Le Tribunal Administratif de Nîmes, statuant par ordonnance, a rejeté la requête de M. B... pour incompétence de l'ordre juridictionnel administratif. Le litige portait sur le refus d'indemnisation par la CPAM du Gard concernant des indemnités journalières de sécurité sociale. Le tribunal a jugé que ce contentieux relève exclusivement du tribunal judiciaire, en application des articles L. 142-1 et L. 142-8 du code de la sécurité sociale, justifiant ainsi un rejet par ordonnance sur le fondement de l'article R. 222-1 du code de justice administrative.
Texte intégral
Vu la procédure suivante :
Par une requête, enregistrée le 18 mars 2026, M. A... B... demande au tribunal :
1°) d'annuler la décision du médiateur de la caisse primaire d'assurance maladie (CPAM) du Gard refusant de l'indemniser des préjudices subis par lui résultant de dysfonctionnements dans le traitement de sa demande d'indemnités journalières ;
2°) d'enjoindre le réexamen dans sa demande dans un délai d'un mois ;
3°) de condamner la CPAM au versement de la somme de 8 000 euros à titre de dommages et intérêts augmentée des intérêts légaux ;
4°) de mettre à la charge de la CPAM les frais exposés et non compris dans les dépens ;
5°) d'ordonner l'exécution des mesures sous astreinte.
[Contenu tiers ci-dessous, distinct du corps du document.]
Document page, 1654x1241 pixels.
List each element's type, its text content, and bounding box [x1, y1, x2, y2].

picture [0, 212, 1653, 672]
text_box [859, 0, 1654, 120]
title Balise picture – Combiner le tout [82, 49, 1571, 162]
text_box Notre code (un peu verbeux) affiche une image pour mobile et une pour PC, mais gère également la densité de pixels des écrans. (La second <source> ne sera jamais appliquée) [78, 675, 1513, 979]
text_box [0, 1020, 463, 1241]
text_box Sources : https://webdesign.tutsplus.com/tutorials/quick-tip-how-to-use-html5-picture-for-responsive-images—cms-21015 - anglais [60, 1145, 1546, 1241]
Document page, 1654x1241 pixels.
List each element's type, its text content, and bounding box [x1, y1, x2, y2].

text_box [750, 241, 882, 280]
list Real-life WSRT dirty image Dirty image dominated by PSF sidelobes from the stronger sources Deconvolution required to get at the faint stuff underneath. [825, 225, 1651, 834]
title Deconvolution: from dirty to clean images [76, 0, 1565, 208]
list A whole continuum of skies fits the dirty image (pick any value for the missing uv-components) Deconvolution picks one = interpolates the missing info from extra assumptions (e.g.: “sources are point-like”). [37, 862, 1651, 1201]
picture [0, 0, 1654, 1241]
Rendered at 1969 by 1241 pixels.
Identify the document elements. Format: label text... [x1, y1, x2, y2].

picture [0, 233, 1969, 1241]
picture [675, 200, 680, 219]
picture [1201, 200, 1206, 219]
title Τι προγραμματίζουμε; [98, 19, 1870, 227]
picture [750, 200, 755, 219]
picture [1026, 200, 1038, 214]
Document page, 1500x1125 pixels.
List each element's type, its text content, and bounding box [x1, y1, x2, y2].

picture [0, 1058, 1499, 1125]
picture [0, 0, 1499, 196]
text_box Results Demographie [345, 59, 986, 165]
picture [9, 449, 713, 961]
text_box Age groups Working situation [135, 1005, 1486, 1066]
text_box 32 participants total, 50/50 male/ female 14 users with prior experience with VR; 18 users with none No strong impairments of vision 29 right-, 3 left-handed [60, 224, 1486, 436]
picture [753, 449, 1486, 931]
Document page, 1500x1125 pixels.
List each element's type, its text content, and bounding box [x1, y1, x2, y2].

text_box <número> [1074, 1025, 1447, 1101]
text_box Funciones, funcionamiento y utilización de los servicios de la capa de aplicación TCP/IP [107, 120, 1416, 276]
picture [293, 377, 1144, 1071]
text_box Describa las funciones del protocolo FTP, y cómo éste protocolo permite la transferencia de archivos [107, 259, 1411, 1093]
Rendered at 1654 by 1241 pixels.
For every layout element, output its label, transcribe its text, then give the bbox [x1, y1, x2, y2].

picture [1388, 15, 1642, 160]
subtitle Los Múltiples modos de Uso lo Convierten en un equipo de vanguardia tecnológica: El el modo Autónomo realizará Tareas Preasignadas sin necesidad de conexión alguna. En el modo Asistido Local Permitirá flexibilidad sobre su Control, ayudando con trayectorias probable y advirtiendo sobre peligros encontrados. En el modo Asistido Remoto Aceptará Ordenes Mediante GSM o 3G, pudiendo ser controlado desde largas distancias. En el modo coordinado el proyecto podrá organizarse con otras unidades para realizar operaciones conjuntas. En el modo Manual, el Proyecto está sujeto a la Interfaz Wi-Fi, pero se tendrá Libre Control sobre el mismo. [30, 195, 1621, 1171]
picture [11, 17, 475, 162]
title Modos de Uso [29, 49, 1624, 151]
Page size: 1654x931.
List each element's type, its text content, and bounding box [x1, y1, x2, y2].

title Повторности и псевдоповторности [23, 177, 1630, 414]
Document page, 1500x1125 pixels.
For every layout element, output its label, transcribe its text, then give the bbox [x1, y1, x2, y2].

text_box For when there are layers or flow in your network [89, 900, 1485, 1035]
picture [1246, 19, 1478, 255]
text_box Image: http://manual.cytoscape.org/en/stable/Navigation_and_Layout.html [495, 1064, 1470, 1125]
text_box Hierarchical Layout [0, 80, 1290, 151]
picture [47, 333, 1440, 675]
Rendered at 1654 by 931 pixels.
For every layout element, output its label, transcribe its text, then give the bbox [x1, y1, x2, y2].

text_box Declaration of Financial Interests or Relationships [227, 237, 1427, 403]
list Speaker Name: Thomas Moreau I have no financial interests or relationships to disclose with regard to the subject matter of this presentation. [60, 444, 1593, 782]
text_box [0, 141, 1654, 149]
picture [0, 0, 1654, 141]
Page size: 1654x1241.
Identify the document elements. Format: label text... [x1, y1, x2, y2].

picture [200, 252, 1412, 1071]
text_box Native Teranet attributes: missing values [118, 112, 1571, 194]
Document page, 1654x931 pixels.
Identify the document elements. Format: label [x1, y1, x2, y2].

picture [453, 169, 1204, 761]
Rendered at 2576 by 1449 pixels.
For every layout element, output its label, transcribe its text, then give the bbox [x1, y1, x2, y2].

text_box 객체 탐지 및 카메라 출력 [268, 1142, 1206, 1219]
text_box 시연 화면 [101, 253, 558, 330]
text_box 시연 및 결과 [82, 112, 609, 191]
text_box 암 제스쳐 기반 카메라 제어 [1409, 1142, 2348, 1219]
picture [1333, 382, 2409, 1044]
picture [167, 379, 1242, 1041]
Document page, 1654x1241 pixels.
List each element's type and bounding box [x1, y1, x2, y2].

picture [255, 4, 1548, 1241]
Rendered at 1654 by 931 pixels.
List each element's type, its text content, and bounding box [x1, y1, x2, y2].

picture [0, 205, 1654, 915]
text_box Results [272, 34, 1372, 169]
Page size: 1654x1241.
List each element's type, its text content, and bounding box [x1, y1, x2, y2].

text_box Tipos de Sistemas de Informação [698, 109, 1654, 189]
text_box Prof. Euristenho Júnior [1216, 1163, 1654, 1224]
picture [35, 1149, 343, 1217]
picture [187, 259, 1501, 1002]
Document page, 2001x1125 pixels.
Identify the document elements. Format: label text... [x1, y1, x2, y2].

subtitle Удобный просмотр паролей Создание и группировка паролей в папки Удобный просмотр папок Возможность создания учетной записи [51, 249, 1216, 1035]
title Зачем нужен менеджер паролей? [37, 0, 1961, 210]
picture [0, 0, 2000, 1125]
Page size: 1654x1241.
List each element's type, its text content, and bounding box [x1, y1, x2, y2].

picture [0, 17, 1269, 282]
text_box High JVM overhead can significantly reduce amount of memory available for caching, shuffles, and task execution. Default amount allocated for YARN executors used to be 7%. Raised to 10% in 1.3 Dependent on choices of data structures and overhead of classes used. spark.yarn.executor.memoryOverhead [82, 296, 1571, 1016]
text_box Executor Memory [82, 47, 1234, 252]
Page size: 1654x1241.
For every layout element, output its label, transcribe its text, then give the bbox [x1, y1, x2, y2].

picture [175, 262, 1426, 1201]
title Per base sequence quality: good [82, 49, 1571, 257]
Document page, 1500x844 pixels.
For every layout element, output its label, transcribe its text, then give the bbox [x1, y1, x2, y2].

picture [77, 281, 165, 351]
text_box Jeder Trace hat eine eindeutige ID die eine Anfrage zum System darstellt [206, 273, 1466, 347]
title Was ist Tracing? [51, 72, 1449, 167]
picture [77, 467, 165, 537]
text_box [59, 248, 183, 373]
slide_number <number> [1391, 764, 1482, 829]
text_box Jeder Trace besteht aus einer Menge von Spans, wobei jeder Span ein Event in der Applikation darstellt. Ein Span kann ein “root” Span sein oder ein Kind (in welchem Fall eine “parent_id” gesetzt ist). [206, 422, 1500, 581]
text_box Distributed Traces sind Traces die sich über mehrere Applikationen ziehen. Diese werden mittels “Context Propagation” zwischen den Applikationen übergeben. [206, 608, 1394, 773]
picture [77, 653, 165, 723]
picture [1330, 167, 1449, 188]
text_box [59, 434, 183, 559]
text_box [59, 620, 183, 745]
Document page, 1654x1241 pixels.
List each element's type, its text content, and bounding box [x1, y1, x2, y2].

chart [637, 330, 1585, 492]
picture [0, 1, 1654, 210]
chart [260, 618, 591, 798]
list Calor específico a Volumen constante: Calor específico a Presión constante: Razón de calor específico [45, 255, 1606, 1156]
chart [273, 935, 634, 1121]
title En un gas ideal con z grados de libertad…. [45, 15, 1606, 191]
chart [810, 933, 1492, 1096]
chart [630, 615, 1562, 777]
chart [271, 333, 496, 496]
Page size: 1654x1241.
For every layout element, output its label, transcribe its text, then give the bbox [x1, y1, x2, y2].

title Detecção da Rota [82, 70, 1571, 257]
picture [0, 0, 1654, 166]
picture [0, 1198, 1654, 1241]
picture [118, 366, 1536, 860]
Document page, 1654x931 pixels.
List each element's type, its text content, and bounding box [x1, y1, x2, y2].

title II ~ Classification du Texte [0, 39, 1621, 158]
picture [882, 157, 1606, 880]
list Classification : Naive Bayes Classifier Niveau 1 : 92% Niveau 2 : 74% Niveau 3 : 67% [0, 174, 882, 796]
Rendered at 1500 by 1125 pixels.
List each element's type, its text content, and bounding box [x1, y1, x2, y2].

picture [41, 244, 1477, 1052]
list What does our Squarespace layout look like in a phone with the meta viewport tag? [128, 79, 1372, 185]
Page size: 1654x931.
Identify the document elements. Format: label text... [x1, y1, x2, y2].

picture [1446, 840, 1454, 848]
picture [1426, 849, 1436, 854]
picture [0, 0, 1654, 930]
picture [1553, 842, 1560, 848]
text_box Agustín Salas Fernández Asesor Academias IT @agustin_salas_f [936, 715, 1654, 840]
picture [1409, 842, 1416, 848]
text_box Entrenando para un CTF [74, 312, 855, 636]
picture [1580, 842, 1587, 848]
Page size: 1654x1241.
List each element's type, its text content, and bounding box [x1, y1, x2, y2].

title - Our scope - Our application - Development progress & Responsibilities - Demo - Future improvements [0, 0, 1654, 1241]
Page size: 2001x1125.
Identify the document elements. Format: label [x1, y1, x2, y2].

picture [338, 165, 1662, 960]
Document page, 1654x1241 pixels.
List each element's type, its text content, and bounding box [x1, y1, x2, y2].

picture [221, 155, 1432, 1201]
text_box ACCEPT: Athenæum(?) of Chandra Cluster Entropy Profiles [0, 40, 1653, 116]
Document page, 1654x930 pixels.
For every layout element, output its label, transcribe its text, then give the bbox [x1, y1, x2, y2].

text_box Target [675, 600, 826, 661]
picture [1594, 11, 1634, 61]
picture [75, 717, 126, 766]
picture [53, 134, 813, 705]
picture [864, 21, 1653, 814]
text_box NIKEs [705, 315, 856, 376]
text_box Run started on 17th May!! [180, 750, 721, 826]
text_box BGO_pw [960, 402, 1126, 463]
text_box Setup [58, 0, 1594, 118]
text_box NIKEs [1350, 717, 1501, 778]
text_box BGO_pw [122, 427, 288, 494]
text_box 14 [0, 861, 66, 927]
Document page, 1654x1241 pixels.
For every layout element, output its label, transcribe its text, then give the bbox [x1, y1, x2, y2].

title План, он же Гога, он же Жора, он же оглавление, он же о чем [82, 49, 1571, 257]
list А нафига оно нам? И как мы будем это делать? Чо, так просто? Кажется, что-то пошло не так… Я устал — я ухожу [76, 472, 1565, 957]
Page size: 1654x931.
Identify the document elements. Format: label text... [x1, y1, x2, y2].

Vu les autres pièces du dossier.
Vu :
- le code de la sécurité sociale ;
- le code de justice administrative
Considérant ce qui suit :
1. Aux termes de l'article R. 222-1 du code de justice administrative : « (…) les présidents de formation de jugement des tribunaux (…) peuvent, par ordonnance : (…) 2° Rejeter les requêtes ne relevant manifestement pas de la compétence de la juridiction administrative ; (…) ».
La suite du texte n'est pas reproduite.